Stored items
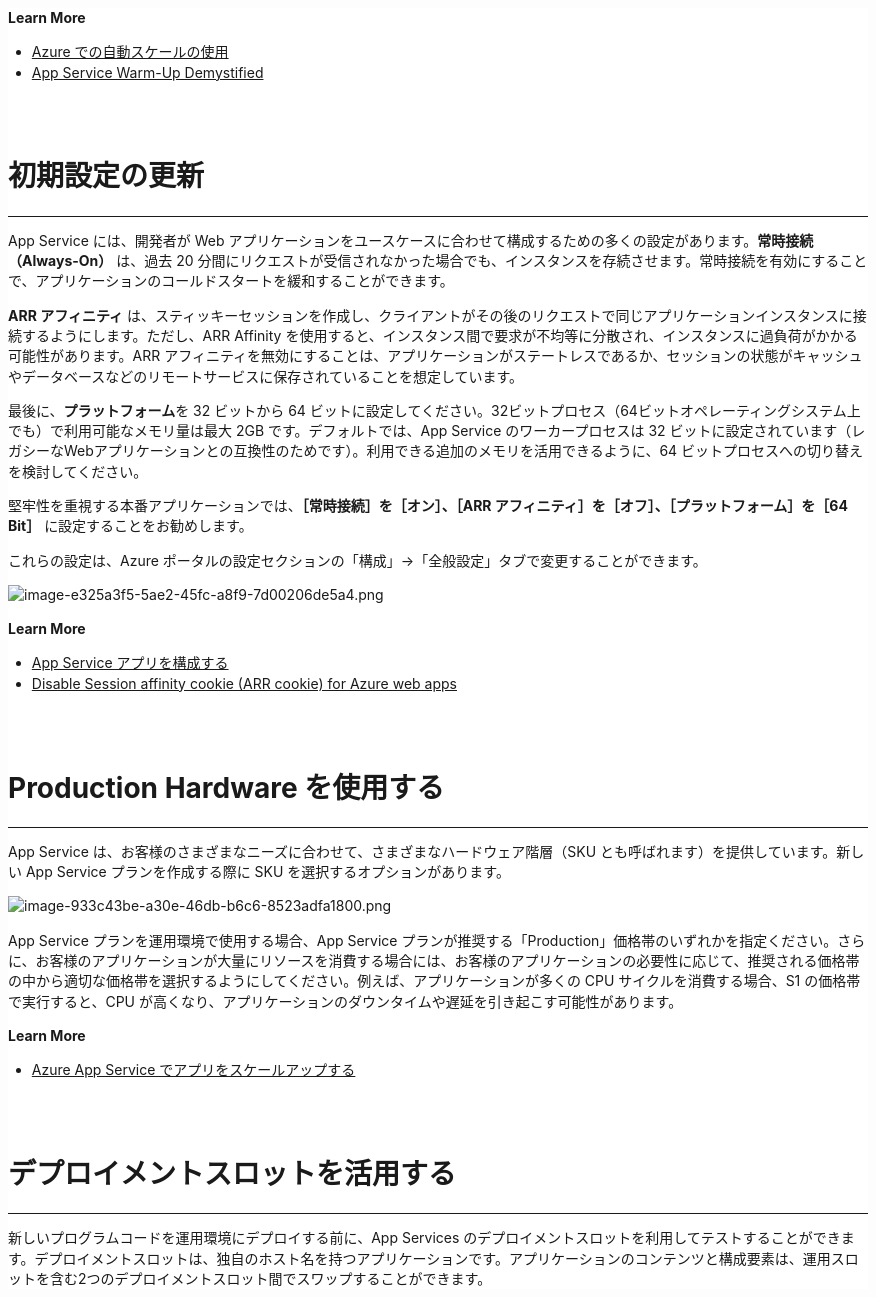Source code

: **Learn More**
- [Azure での自動スケールの使用](https://docs.microsoft.com/azure/azure-monitor/platform/autoscale-get-started?toc=/azure/app-service/toc.json)
- [App Service Warm-Up Demystified](https://michaelcandido.com/app-service-warm-up-demystified/)

<br>

# 初期設定の更新
***
App Service には、開発者が Web アプリケーションをユースケースに合わせて構成するための多くの設定があります。**常時接続（Always-On）** は、過去 20 分間にリクエストが受信されなかった場合でも、インスタンスを存続させます。常時接続を有効にすることで、アプリケーションのコールドスタートを緩和することができます。

**ARR アフィニティ** は、スティッキーセッションを作成し、クライアントがその後のリクエストで同じアプリケーションインスタンスに接続するようにします。ただし、ARR Affinity を使用すると、インスタンス間で要求が不均等に分散され、インスタンスに過負荷がかかる可能性があります。ARR アフィニティを無効にすることは、アプリケーションがステートレスであるか、セッションの状態がキャッシュやデータベースなどのリモートサービスに保存されていることを想定しています。

最後に、**プラットフォーム**を 32 ビットから 64 ビットに設定してください。32ビットプロセス（64ビットオペレーティングシステム上でも）で利用可能なメモリ量は最大 2GB です。デフォルトでは、App Service のワーカープロセスは 32 ビットに設定されています（レガシーなWebアプリケーションとの互換性のためです）。利用できる追加のメモリを活用できるように、64 ビットプロセスへの切り替えを検討してください。

堅牢性を重視する本番アプリケーションでは、**［常時接続］を［オン］、［ARR アフィニティ］を［オフ］、［プラットフォーム］を［64 Bit］** に設定することをお勧めします。

これらの設定は、Azure ポータルの設定セクションの「構成」->「全般設定」タブで変更することができます。

![image-e325a3f5-5ae2-45fc-a8f9-7d00206de5a4.png]({{site.baseurl}}/media/2023/05/image-e325a3f5-5ae2-45fc-a8f9-7d00206de5a4.png)

**Learn More**
- [App Service アプリを構成する](https://docs.microsoft.com/azure/app-service/configure-common#configure-general-settings)
- [Disable Session affinity cookie (ARR cookie) for Azure web apps](https://azure.github.io/AppService/2016/05/16/Disable-Session-affinity-cookie-(ARR-cookie)-for-Azure-web-apps.html)

<br>

# Production Hardware を使用する
***
App Service は、お客様のさまざまなニーズに合わせて、さまざまなハードウェア階層（SKU とも呼ばれます）を提供しています。新しい App Service プランを作成する際に SKU を選択するオプションがあります。

![image-933c43be-a30e-46db-b6c6-8523adfa1800.png]({{site.baseurl}}/media/2023/05/image-933c43be-a30e-46db-b6c6-8523adfa1800.png)

App Service プランを運用環境で使用する場合、App Service プランが推奨する「Production」価格帯のいずれかを指定ください。さらに、お客様のアプリケーションが大量にリソースを消費する場合には、お客様のアプリケーションの必要性に応じて、推奨される価格帯の中から適切な価格帯を選択するようにしてください。例えば、アプリケーションが多くの CPU サイクルを消費する場合、S1 の価格帯で実行すると、CPU が高くなり、アプリケーションのダウンタイムや遅延を引き起こす可能性があります。

**Learn More**
- [Azure App Service でアプリをスケールアップする](https://docs.microsoft.com/azure/app-service/manage-scale-up)

<br>

# デプロイメントスロットを活用する
***
新しいプログラムコードを運用環境にデプロイする前に、App Services のデプロイメントスロットを利用してテストすることができます。デプロイメントスロットは、独自のホスト名を持つアプリケーションです。アプリケーションのコンテンツと構成要素は、運用スロットを含む2つのデプロイメントスロット間でスワップすることができます。

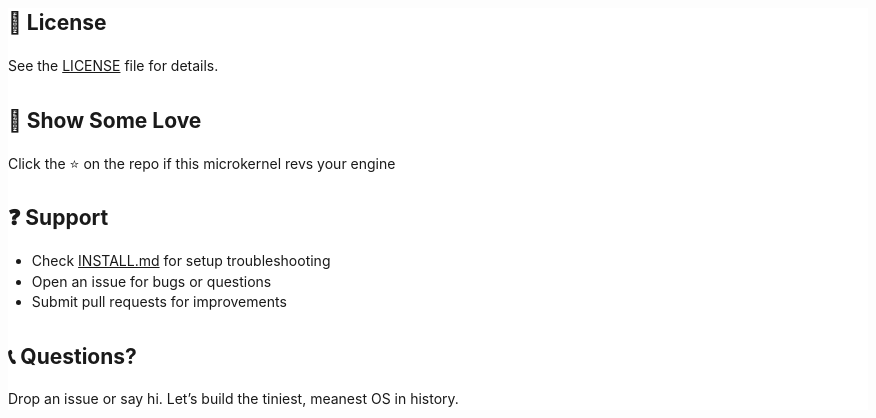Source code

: ## 📝 License

See the [LICENSE](LICENSE) file for details.

## 🌟 Show Some Love

Click the ⭐️ on the repo if this microkernel revs your engine

## ❓ Support

- Check [INSTALL.md](INSTALL.md) for setup troubleshooting
- Open an issue for bugs or questions
- Submit pull requests for improvements

## 📞 Questions?

Drop an issue or say hi. Let’s build the tiniest, meanest OS in history.
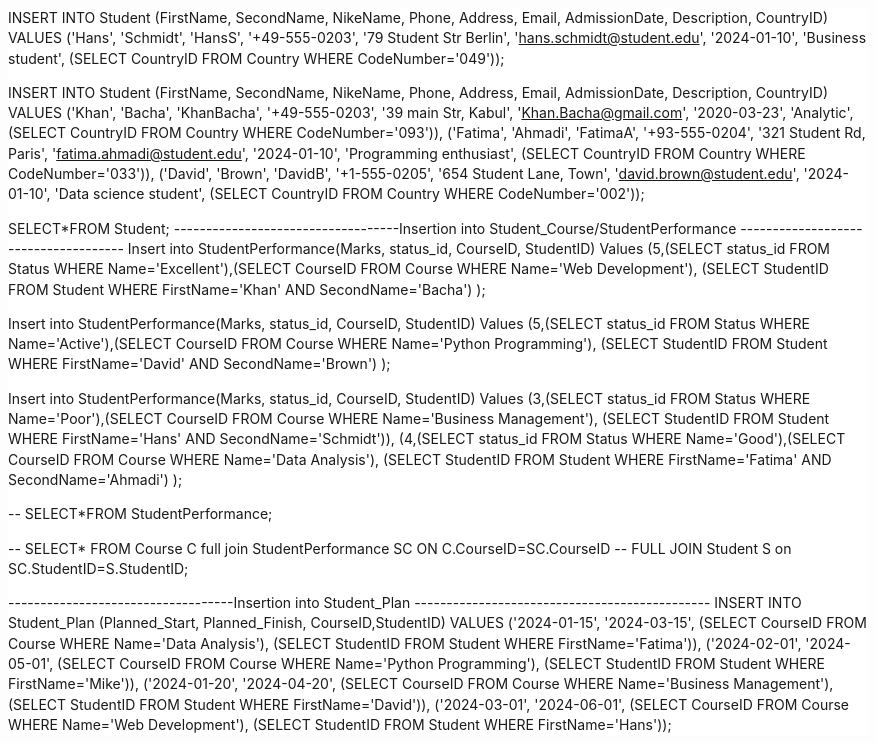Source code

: INSERT INTO Student (FirstName, SecondName, NikeName, Phone, Address,
Email, AdmissionDate, Description, CountryID) VALUES (\'Hans\',
\'Schmidt\', \'HansS\', \'+49-555-0203\', \'79 Student Str Berlin\',
\'hans.schmidt@student.edu\', \'2024-01-10\', \'Business student\',
(SELECT CountryID FROM Country WHERE CodeNumber=\'049\'));

INSERT INTO Student (FirstName, SecondName, NikeName, Phone, Address,
Email, AdmissionDate, Description, CountryID) VALUES (\'Khan\',
\'Bacha\', \'KhanBacha\', \'+49-555-0203\', \'39 main Str, Kabul\',
\'Khan.Bacha@gmail.com\', \'2020-03-23\', \'Analytic\', (SELECT
CountryID FROM Country WHERE CodeNumber=\'093\')), (\'Fatima\',
\'Ahmadi\', \'FatimaA\', \'+93-555-0204\', \'321 Student Rd, Paris\',
\'fatima.ahmadi@student.edu\', \'2024-01-10\', \'Programming
enthusiast\', (SELECT CountryID FROM Country WHERE CodeNumber=\'033\')),
(\'David\', \'Brown\', \'DavidB\', \'+1-555-0205\', \'654 Student Lane,
Town\', \'david.brown@student.edu\', \'2024-01-10\', \'Data science
student\', (SELECT CountryID FROM Country WHERE CodeNumber=\'002\'));

SELECT\*FROM Student;
\-\-\-\-\-\-\-\-\-\-\-\-\-\-\-\-\-\-\-\-\-\-\-\-\-\-\-\-\-\-\-\-\-\--Insertion
into Student_Course/StudentPerformance
\-\-\-\-\-\-\-\-\-\-\-\-\-\-\-\-\-\-\-\-\-\-\-\-\-\-\-\-\-\-\-\-\-\-\-\--
Insert into StudentPerformance(Marks, status_id, CourseID, StudentID)
Values (5,(SELECT status_id FROM Status WHERE
Name=\'Excellent\'),(SELECT CourseID FROM Course WHERE Name=\'Web
Development\'), (SELECT StudentID FROM Student WHERE FirstName=\'Khan\'
AND SecondName=\'Bacha\') );

Insert into StudentPerformance(Marks, status_id, CourseID, StudentID)
Values (5,(SELECT status_id FROM Status WHERE Name=\'Active\'),(SELECT
CourseID FROM Course WHERE Name=\'Python Programming\'), (SELECT
StudentID FROM Student WHERE FirstName=\'David\' AND
SecondName=\'Brown\') );

Insert into StudentPerformance(Marks, status_id, CourseID, StudentID)
Values (3,(SELECT status_id FROM Status WHERE Name=\'Poor\'),(SELECT
CourseID FROM Course WHERE Name=\'Business Management\'), (SELECT
StudentID FROM Student WHERE FirstName=\'Hans\' AND
SecondName=\'Schmidt\')), (4,(SELECT status_id FROM Status WHERE
Name=\'Good\'),(SELECT CourseID FROM Course WHERE Name=\'Data
Analysis\'), (SELECT StudentID FROM Student WHERE FirstName=\'Fatima\'
AND SecondName=\'Ahmadi\') );

\-- SELECT\*FROM StudentPerformance;

\-- SELECT\* FROM Course C full join StudentPerformance SC ON
C.CourseID=SC.CourseID \-- FULL JOIN Student S on
SC.StudentID=S.StudentID;

\-\-\-\-\-\-\-\-\-\-\-\-\-\-\-\-\-\-\-\-\-\-\-\-\-\-\-\-\-\-\-\-\-\--Insertion
into Student_Plan
\-\-\-\-\-\-\-\-\-\-\-\-\-\-\-\-\-\-\-\-\-\-\-\-\-\-\-\-\-\-\-\-\-\-\-\-\-\-\-\-\-\-\-\-\--
INSERT INTO Student_Plan (Planned_Start, Planned_Finish,
CourseID,StudentID) VALUES (\'2024-01-15\', \'2024-03-15\', (SELECT
CourseID FROM Course WHERE Name=\'Data Analysis\'), (SELECT StudentID
FROM Student WHERE FirstName=\'Fatima\')), (\'2024-02-01\',
\'2024-05-01\', (SELECT CourseID FROM Course WHERE Name=\'Python
Programming\'), (SELECT StudentID FROM Student WHERE
FirstName=\'Mike\')), (\'2024-01-20\', \'2024-04-20\', (SELECT CourseID
FROM Course WHERE Name=\'Business Management\'), (SELECT StudentID FROM
Student WHERE FirstName=\'David\')), (\'2024-03-01\', \'2024-06-01\',
(SELECT CourseID FROM Course WHERE Name=\'Web Development\'), (SELECT
StudentID FROM Student WHERE FirstName=\'Hans\'));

Work instructions:
Go through the entries and return each line where the word "Analysis" occurs.

Exercise solution:
Analysis\'), (SELECT StudentID FROM Student WHERE FirstName=\'Fatima\'
CourseID FROM Course WHERE Name=\'Data Analysis\'), (SELECT StudentID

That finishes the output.